──────── INFORMATION GIVEN

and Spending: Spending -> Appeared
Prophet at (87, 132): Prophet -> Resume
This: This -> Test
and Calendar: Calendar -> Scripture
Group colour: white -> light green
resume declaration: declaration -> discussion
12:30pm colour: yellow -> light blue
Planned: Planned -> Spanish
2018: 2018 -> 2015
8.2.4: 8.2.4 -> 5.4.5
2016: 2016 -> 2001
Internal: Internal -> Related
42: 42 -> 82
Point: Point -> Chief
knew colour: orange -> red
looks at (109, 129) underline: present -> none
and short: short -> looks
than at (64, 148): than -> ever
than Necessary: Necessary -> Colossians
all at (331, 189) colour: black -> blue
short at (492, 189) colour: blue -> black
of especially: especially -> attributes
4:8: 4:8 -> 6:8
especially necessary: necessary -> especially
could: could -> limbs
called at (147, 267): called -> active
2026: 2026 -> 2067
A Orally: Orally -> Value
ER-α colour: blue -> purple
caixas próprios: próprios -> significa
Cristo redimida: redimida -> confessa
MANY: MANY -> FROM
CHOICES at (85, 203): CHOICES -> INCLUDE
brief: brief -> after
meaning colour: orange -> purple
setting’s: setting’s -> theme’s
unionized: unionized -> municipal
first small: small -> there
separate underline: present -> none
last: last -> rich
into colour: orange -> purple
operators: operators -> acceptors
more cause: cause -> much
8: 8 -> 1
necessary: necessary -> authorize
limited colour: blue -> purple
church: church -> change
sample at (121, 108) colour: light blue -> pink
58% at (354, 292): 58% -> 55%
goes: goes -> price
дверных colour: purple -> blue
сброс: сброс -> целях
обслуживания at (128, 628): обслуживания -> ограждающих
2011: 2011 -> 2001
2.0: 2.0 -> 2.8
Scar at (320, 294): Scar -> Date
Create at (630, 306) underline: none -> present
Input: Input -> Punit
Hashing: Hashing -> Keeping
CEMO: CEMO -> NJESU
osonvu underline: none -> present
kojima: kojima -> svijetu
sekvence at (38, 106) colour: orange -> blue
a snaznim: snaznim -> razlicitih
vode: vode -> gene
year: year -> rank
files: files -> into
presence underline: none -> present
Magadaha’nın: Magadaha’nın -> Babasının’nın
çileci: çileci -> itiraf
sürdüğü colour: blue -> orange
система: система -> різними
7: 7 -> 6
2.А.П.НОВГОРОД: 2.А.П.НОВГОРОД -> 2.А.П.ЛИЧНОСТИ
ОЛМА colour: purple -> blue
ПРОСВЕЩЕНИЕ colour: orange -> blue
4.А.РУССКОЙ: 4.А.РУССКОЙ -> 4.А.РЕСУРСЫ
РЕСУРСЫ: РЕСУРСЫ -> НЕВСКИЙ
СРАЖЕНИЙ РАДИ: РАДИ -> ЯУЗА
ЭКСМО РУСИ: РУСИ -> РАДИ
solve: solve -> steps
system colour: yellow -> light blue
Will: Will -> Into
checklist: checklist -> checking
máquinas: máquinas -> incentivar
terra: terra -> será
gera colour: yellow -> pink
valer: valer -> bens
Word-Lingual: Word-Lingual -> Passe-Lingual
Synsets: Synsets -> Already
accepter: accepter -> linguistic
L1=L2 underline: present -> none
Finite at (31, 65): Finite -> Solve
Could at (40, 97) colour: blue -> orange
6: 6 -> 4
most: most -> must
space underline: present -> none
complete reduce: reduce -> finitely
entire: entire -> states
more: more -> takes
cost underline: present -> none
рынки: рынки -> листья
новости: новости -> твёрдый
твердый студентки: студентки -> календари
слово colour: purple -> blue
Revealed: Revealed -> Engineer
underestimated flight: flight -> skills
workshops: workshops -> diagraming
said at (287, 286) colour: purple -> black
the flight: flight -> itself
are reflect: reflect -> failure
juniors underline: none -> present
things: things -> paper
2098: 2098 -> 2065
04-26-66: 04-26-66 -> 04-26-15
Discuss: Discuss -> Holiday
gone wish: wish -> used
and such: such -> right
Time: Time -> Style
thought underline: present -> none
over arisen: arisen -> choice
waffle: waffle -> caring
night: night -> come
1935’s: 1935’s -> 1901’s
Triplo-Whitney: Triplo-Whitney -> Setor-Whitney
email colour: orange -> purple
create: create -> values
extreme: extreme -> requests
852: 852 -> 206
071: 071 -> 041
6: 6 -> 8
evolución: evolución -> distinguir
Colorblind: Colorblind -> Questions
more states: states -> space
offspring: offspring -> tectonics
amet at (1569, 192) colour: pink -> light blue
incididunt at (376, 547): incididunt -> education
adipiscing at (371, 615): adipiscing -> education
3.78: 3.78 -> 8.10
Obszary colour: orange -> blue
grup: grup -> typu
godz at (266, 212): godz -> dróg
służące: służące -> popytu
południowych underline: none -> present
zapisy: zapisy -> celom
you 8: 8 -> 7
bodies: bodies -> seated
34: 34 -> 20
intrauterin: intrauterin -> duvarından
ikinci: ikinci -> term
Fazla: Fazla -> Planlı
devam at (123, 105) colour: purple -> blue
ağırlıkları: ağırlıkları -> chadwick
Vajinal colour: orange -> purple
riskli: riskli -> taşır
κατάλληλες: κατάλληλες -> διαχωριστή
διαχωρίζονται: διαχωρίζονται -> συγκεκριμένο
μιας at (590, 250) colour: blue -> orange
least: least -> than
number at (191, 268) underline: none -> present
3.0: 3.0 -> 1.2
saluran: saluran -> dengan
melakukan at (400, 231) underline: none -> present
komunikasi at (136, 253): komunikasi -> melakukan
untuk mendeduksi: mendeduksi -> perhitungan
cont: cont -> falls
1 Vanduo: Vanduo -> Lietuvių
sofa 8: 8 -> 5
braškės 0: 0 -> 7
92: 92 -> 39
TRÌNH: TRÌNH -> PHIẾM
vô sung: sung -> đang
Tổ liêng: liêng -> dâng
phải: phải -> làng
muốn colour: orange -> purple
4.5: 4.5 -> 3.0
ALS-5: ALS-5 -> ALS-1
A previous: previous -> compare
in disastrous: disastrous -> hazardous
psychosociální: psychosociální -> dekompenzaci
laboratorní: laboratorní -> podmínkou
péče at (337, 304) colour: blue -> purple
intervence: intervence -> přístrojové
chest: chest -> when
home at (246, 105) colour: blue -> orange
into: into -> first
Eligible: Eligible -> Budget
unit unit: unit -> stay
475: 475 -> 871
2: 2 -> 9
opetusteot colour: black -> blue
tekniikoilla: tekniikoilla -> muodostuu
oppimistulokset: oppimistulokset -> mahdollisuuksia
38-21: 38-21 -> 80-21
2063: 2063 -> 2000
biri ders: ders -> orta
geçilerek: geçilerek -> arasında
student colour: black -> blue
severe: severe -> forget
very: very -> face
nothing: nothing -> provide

────────────────

**EXERCISE**: Write out every line of the records above, character for character, from first to last.

**TASK RESPONSE**:
and Spending: Spending -> Appeared
Prophet at (87, 132): Prophet -> Resume
This: This -> Test
and Calendar: Calendar -> Scripture
Group colour: white -> light green
resume declaration: declaration -> discussion
12:30pm colour: yellow -> light blue
Planned: Planned -> Spanish
2018: 2018 -> 2015
8.2.4: 8.2.4 -> 5.4.5
2016: 2016 -> 2001
Internal: Internal -> Related
42: 42 -> 82
Point: Point -> Chief
knew colour: orange -> red
looks at (109, 129) underline: present -> none
and short: short -> looks
than at (64, 148): than -> ever
than Necessary: Necessary -> Colossians
all at (331, 189) colour: black -> blue
short at (492, 189) colour: blue -> black
of especially: especially -> attributes
4:8: 4:8 -> 6:8
especially necessary: necessary -> especially
could: could -> limbs
called at (147, 267): called -> active
2026: 2026 -> 2067
A Orally: Orally -> Value
ER-α colour: blue -> purple
caixas próprios: próprios -> significa
Cristo redimida: redimida -> confessa
MANY: MANY -> FROM
CHOICES at (85, 203): CHOICES -> INCLUDE
brief: brief -> after
meaning colour: orange -> purple
setting’s: setting’s -> theme’s
unionized: unionized -> municipal
first small: small -> there
separate underline: present -> none
last: last -> rich
into colour: orange -> purple
operators: operators -> acceptors
more cause: cause -> much
8: 8 -> 1
necessary: necessary -> authorize
limited colour: blue -> purple
church: church -> change
sample at (121, 108) colour: light blue -> pink
58% at (354, 292): 58% -> 55%
goes: goes -> price
дверных colour: purple -> blue
сброс: сброс -> целях
обслуживания at (128, 628): обслуживания -> ограждающих
2011: 2011 -> 2001
2.0: 2.0 -> 2.8
Scar at (320, 294): Scar -> Date
Create at (630, 306) underline: none -> present
Input: Input -> Punit
Hashing: Hashing -> Keeping
CEMO: CEMO -> NJESU
osonvu underline: none -> present
kojima: kojima -> svijetu
sekvence at (38, 106) colour: orange -> blue
a snaznim: snaznim -> razlicitih
vode: vode -> gene
year: year -> rank
files: files -> into
presence underline: none -> present
Magadaha’nın: Magadaha’nın -> Babasının’nın
çileci: çileci -> itiraf
sürdüğü colour: blue -> orange
система: система -> різними
7: 7 -> 6
2.А.П.НОВГОРОД: 2.А.П.НОВГОРОД -> 2.А.П.ЛИЧНОСТИ
ОЛМА colour: purple -> blue
ПРОСВЕЩЕНИЕ colour: orange -> blue
4.А.РУССКОЙ: 4.А.РУССКОЙ -> 4.А.РЕСУРСЫ
РЕСУРСЫ: РЕСУРСЫ -> НЕВСКИЙ
СРАЖЕНИЙ РАДИ: РАДИ -> ЯУЗА
ЭКСМО РУСИ: РУСИ -> РАДИ
solve: solve -> steps
system colour: yellow -> light blue
Will: Will -> Into
checklist: checklist -> checking
máquinas: máquinas -> incentivar
terra: terra -> será
gera colour: yellow -> pink
valer: valer -> bens
Word-Lingual: Word-Lingual -> Passe-Lingual
Synsets: Synsets -> Already
accepter: accepter -> linguistic
L1=L2 underline: present -> none
Finite at (31, 65): Finite -> Solve
Could at (40, 97) colour: blue -> orange
6: 6 -> 4
most: most -> must
space underline: present -> none
complete reduce: reduce -> finitely
entire: entire -> states
more: more -> takes
cost underline: present -> none
рынки: рынки -> листья
новости: новости -> твёрдый
твердый студентки: студентки -> календари
слово colour: purple -> blue
Revealed: Revealed -> Engineer
underestimated flight: flight -> skills
workshops: workshops -> diagraming
said at (287, 286) colour: purple -> black
the flight: flight -> itself
are reflect: reflect -> failure
juniors underline: none -> present
things: things -> paper
2098: 2098 -> 2065
04-26-66: 04-26-66 -> 04-26-15
Discuss: Discuss -> Holiday
gone wish: wish -> used
and such: such -> right
Time: Time -> Style
thought underline: present -> none
over arisen: arisen -> choice
waffle: waffle -> caring
night: night -> come
1935’s: 1935’s -> 1901’s
Triplo-Whitney: Triplo-Whitney -> Setor-Whitney
email colour: orange -> purple
create: create -> values
extreme: extreme -> requests
852: 852 -> 206
071: 071 -> 041
6: 6 -> 8
evolución: evolución -> distinguir
Colorblind: Colorblind -> Questions
more states: states -> space
offspring: offspring -> tectonics
amet at (1569, 192) colour: pink -> light blue
incididunt at (376, 547): incididunt -> education
adipiscing at (371, 615): adipiscing -> education
3.78: 3.78 -> 8.10
Obszary colour: orange -> blue
grup: grup -> typu
godz at (266, 212): godz -> dróg
służące: służące -> popytu
południowych underline: none -> present
zapisy: zapisy -> celom
you 8: 8 -> 7
bodies: bodies -> seated
34: 34 -> 20
intrauterin: intrauterin -> duvarından
ikinci: ikinci -> term
Fazla: Fazla -> Planlı
devam at (123, 105) colour: purple -> blue
ağırlıkları: ağırlıkları -> chadwick
Vajinal colour: orange -> purple
riskli: riskli -> taşır
κατάλληλες: κατάλληλες -> διαχωριστή
διαχωρίζονται: διαχωρίζονται -> συγκεκριμένο
μιας at (590, 250) colour: blue -> orange
least: least -> than
number at (191, 268) underline: none -> present
3.0: 3.0 -> 1.2
saluran: saluran -> dengan
melakukan at (400, 231) underline: none -> present
komunikasi at (136, 253): komunikasi -> melakukan
untuk mendeduksi: mendeduksi -> perhitungan
cont: cont -> falls
1 Vanduo: Vanduo -> Lietuvių
sofa 8: 8 -> 5
braškės 0: 0 -> 7
92: 92 -> 39
TRÌNH: TRÌNH -> PHIẾM
vô sung: sung -> đang
Tổ liêng: liêng -> dâng
phải: phải -> làng
muốn colour: orange -> purple
4.5: 4.5 -> 3.0
ALS-5: ALS-5 -> ALS-1
A previous: previous -> compare
in disastrous: disastrous -> hazardous
psychosociální: psychosociální -> dekompenzaci
laboratorní: laboratorní -> podmínkou
péče at (337, 304) colour: blue -> purple
intervence: intervence -> přístrojové
chest: chest -> when
home at (246, 105) colour: blue -> orange
into: into -> first
Eligible: Eligible -> Budget
unit unit: unit -> stay
475: 475 -> 871
2: 2 -> 9
opetusteot colour: black -> blue
tekniikoilla: tekniikoilla -> muodostuu
oppimistulokset: oppimistulokset -> mahdollisuuksia
38-21: 38-21 -> 80-21
2063: 2063 -> 2000
biri ders: ders -> orta
geçilerek: geçilerek -> arasında
student colour: black -> blue
severe: severe -> forget
very: very -> face
nothing: nothing -> provide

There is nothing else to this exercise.